Convocado a depor à Polícia Federal (PF), o ex-presidente da República, Jair Bolsonaro, permaneceu em silêncio ao ser interrogado, nesta quinta-feira, 31. A ex-primeira-dama Michelle Bolsonaro e o ex-secretário especial de Comunicação Social (Secom) da Presidência, Fabio Wajngarten, também foram chamados ao interrogatório. Ambos tiveram a mesma atitude de silenciar que Bolsonaro. Outras cinco pessoas também prestaram depoimento, simultaneamente.
Os três permaneceram pouco mais de uma hora na sede da PF, na área central de Brasília, e deixaram o prédio sem falar com jornalistas que os aguardavam do lado de fora. Bolsonaro, Michelle e Wajngarten justificaram a decisão de ficar em silêncio argumentando que a Procuradoria-Geral da República (PGR) entende que a apuração relativa às joias sauditas não deve tramitar no Supremo Tribunal Federal (STF).
“Reiteramos que continuamos, como sempre, à disposição para prestar todo e qualquer esclarecimento desde que no foro competente. No caso, a douta Procuradoria Geral da República, que já manifestou que o STF não é a esfera jurídica própria”, escreveu Wajngarten, no Twitter, logo após deixar a PF. “Não há silêncio nesse momento. Agora, busca-se apenas o respeito à lei”, acrescentou o ex-secretário, que também figura entre os advogados de Bolsonaro.

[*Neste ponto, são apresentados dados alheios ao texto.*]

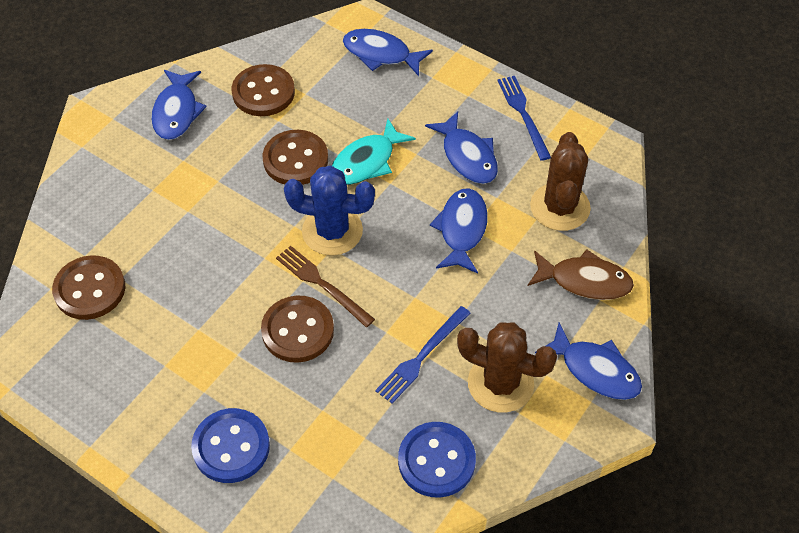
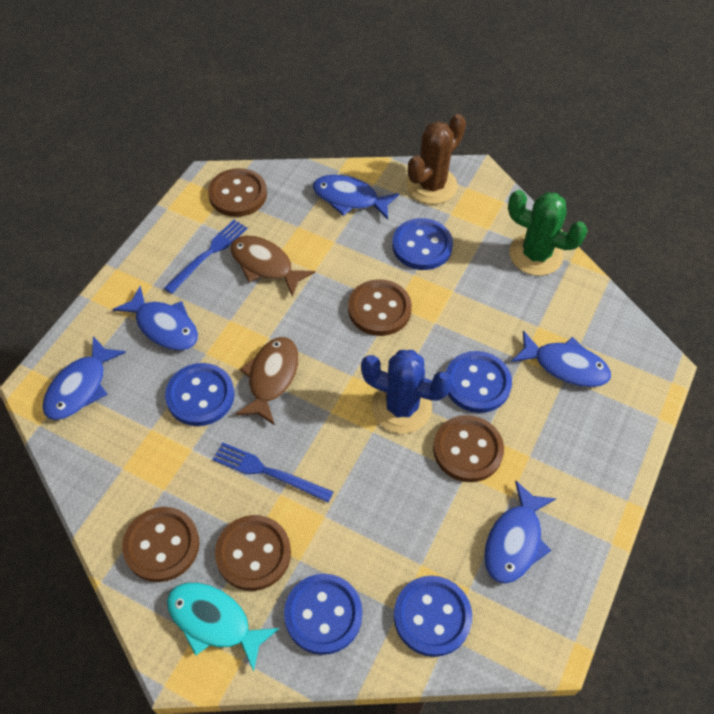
blue button: 2 -> 5
brown button: 4 -> 5
brown cactus: 2 -> 1
brown fish: 1 -> 2
brown fork: 1 -> 0
green cactus: 0 -> 1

Também foram convocados a depor, nesta quinta-feira, o ex-ajudante de ordens de Bolsonaro, tenente-coronel Mauro Cid; o pai de Mauro Cid, o general César Lourena Cid; o advogado da família Bolsonaro, Frederick Wassef; e os ex-assessores da Presidência, Marcelo Câmara e Osmar Crivellati. Wassef foi o único dos oito depoentes a prestar depoimento por videoconferência, a partir de São Paulo. Como a investigação tramita em segredo de Justiça, a PF não forneceu detalhes sobre os depoimentos. Segundo a reportagem apurou, Wassef, Mauro Cid e seu pai continuavam sendo interrogados quando Bolsonaro, Michelle e Wajngarten deixaram a PF, em Brasília, no fim da manhã.
O CASO
A intimação faz parte do inquérito que investiga as suspeitas de que, com ajuda de assessores e pessoas próximas, Bolsonaro tentou se apropriar indevidamente de joias supostamente recebidas como presente de autoridades públicas sauditas. Devido ao valor de tais joias, legalmente, elas deveriam passar a compor o patrimônio da União. As informações são da Agência Brasil.